Start of TASK DATA
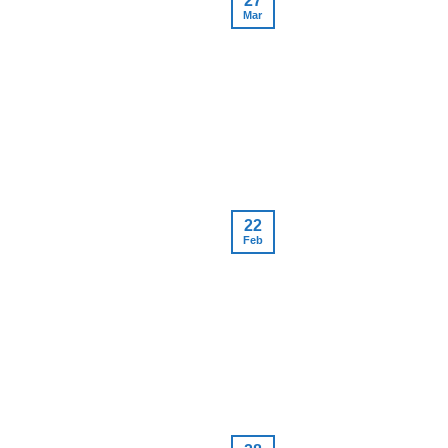
27
Mar
22
Feb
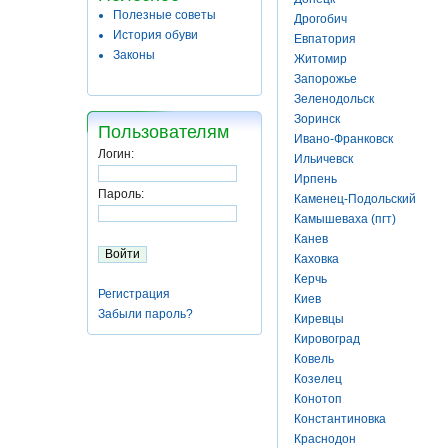
Полезные советы
Дрогобич
История обуви
Евпатория
Законы
Житомир
Запорожье
Зеленодольск
Зоринск
Пользователям
Ивано-Франковск
Логин:
Ильичевск
Ирпень
Пароль:
Каменец-Подольский
Камышеваха (пгт)
Канев
Каховка
Керчь
Регистрация
Киев
Забыли пароль?
Киревцы
Кировоград
Ковель
Козелец
Конотоп
Константиновка
Краснодон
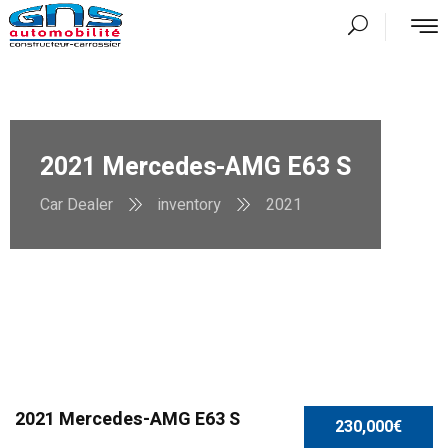
2021 Mercedes-AMG E63 S
Car Dealer
inventory
2021
SPECIAL
2021 Mercedes-AMG E63 S
230,000€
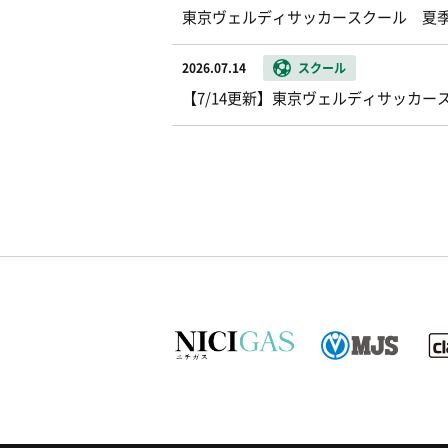
東京ヴェルディサッカースクール 夏
2026.07.14
スクール
【7/14更新】東京ヴェルディサッカー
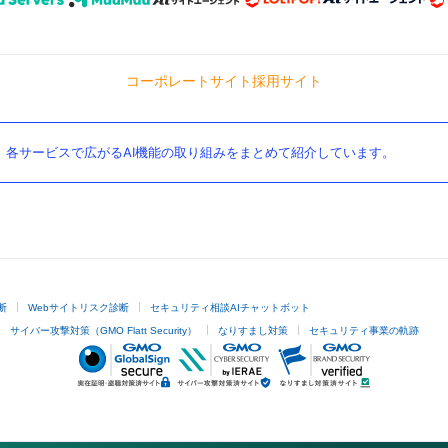
コーポレートサイト
採用サイト
。各サービスで広がるAI機能の取り組みをまとめて紹介しています。
断
Webサイトリスク診断
セキュリティ相談AIチャットボット
サイバー攻撃対策（GMO Flatt Security）
なりすまし対策
セキュリティ事業の軌跡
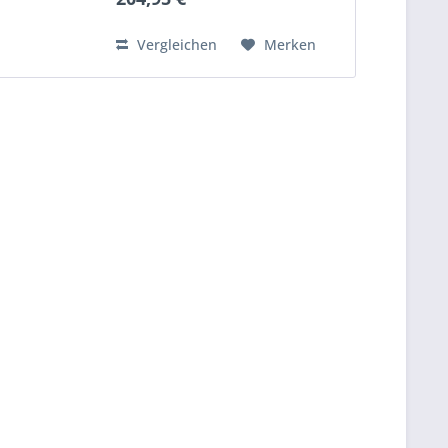
Vergleichen
Merken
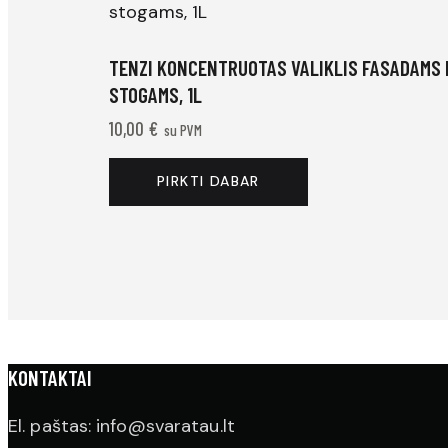
TENZI KONCENTRUOTAS VALIKLIS FASADAMS 
STOGAMS, 1L
10,00
€
su PVM
PIRKTI DABAR
KONTAKTAI
El. paštas: info@svaratau.lt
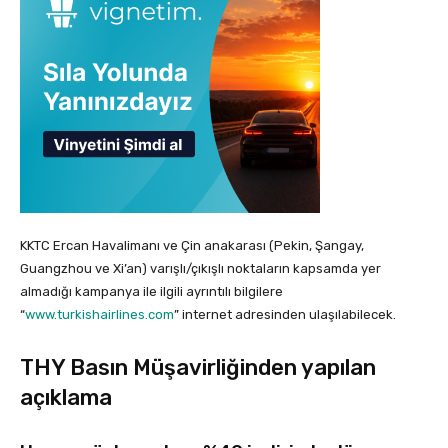
KKTC Ercan Havalimanı ve Çin anakarası (Pekin, Şangay,
Guangzhou ve Xi’an) varışlı/çıkışlı noktaların kapsamda yer
almadığı kampanya ile ilgili ayrıntılı bilgilere
“
www.turkishairlines.com
” internet adresinden ulaşılabilecek.
THY Basın Müşavirliğinden yapılan
açıklama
End of TASK DATA
Your answer should consist of the lines above between those holding "Камышеваха (пгт)" and "Webサイトリスク診断", inclusive, reproduced word for word and without pictures.

» **ANSWER BOX**
Камышеваха (пгт)
Канев
Каховка
Керчь
Регистрация
Киев
Забыли пароль?
Киревцы
Кировоград
Ковель
Козелец
Конотоп
Константиновка
Краснодон
2021 Mercedes-AMG E63 S
Car Dealer
inventory
2021
SPECIAL
2021 Mercedes-AMG E63 S
230,000€
東京ヴェルディサッカースクール 夏
2026.07.14
スクール
【7/14更新】東京ヴェルディサッカー
コーポレートサイト
採用サイト
。各サービスで広がるAI機能の取り組みをまとめて紹介しています。
断
Webサイトリスク診断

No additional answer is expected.